Da eine illegitime Regierung ihre eigene Existenzbegründung ad absurdum führt, ist es wiederum rechtmäßig gegen diese zu rebellieren.

Wirkung

Lockes Staatstheorie hat die amerikanische Unabhängigkeitserklärung 1776, den französischen Verfassungsentwurf 1791 sowie die ganze Entwicklung des bürgerlich-liberalen Verfassungsstaates bis heute maßgeblich beeinflusst. Die Einleitung der Unabhängigkeitserklärung baut direkt auf Locke auf:

„Wir halten diese Wahrheiten für ausgemacht, dass alle Menschen gleich erschaffen worden, dass sie von ihrem Schöpfer mit gewissen unveräußerlichen Rechten begabt worden, worunter sind Leben, Freiheit und das Streben nach Glückseligkeit. Dass zur Versicherung dieser Rechte Regierungen unter den Menschen eingeführt worden sind, welche ihre gerechte Gewalt von der Einwilligung der Regierten herleiten; dass sobald eine Regierungsform diesen Endzwecken verderblich wird, es das Recht des Volkes ist, sie zu verändern oder abzuschaffen, und eine neue Regierung einzusetzen.“

Die Trilogie Life, Liberty and the pursuit of happiness ist eine literarisch adaptierte Version von Locke Naturrechten auf Life, Health, Liberty and Property, wobei in den ersten Entwürfen Property auch wörtlich im Text stand und Thomas Jefferson es erst später durch das weniger eindeutige Pursuit of Happiness ersetzte.
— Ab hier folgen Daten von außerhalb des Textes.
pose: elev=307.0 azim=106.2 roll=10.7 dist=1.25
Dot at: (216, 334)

Neben den revolutionären Politikern der damaligen Zeit beeinflusste Locke aber auch die Entwicklung der politischen Theorie maßgeblich: die von ihm zugrunde gelegten Naturrechte sind bis heute Kernbestand des Liberalismus. Sie treten in verschiedenen Grund- und Menschenrechtserklärungen auf, so z.B. im Grundgesetz, in der US-Verfassung oder in der UNO-Charta.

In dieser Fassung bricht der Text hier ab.